Long story short - I don’t think so. Some of the worst performances of the week were by quarterbacks filling in for injury, such as Scott Tolzien. Andrew Luck returning to the field and proven quarterbacks such as Cam Newton and Joe Flacco continuing to get healthier will nudge the numbers back upwards. Furthermore, it’s tough to read too much into disappointing games from Brees and Brady, who seem just as likely to throw for 4 touchdowns each next game as have a disappointing Week 2.

What we may see, however, is that the passing “boom” from 2011-2016 is slowing down as defenses adapt and the quarterbacks from that era begin to age of of the league. It wouldn’t shock me if offensive production returns to a level more on the order of the mid-2000s as opposed to the early-2010s. Indeed, the scatter plot shows that while passer rating may have been on the decline in Week 1 versus the past few years, it is still well within the standard band of production.

plot_rating_box <- ggplot(passing, aes(x = Year, y = Rate)) + geom_boxplot(fill = dodgerblue4, color = grey22, alpha = 0.7) + scale_x_discrete(name = "Year") + scale_y_continuous(name = "Passer Rating", breaks = seq(0, 175, 25), limits=c(0, 175)) + ggtitle("Boxplot of Mean Week 1 Passer Rating in the NFL (2017)") + theme_bw()
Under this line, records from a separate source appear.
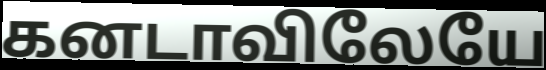
கனடாவிலேயேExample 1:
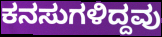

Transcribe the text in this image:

ಕನಸುಗಳಿದ್ದವು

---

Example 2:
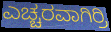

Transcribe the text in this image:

ಎಚ್ಚರವಾಗಿರ್ರಿ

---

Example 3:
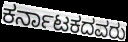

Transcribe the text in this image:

ಕರ್ನಾಟಕದವರು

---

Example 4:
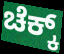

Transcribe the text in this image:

ಚೆಕ್ಕ್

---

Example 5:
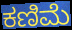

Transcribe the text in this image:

ಕಣಿಮೆ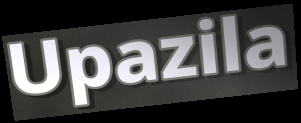
Upazila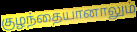
குழந்தையானாலும்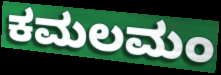
ಕಮಲಮಂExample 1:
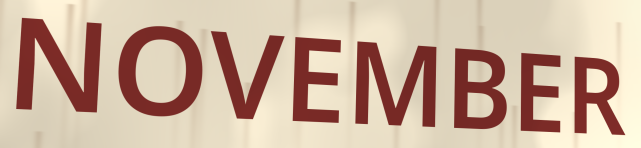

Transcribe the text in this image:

NOVEMBER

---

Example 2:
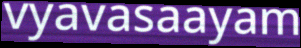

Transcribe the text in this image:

vyavasaayam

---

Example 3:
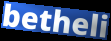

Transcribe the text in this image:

betheli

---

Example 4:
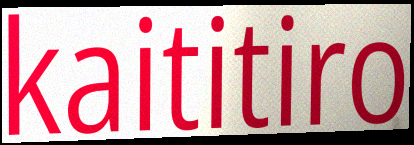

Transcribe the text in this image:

kaititiro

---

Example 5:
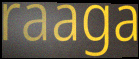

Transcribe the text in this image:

raaga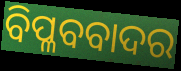
ବିପ୍ଳବବାଦର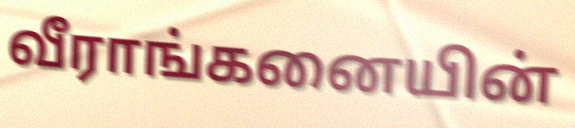
வீராங்கனையின்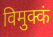
विमुक्कं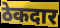
ठेकदार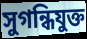
সুগন্ধিযুক্ত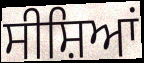
ਸੀਸ਼ਿਆਂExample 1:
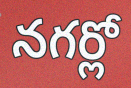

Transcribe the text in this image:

నగర్లో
Adjusted Yards per Attempt (2007-2017)


All told, Week 1 did show some interesting signs that quarterback play across the NFL may be primed to slip this season. With that said, I’m still betting that play improves over the course of next week as injured quarterbacks heal up and proven commodities return to their career performance baselines. The lofty heights of 2011-2013, where Drew Brees and Peyton Manning dominated the league through the air may be gone, but today’s passers are still no joke - let’s hope they bounce back.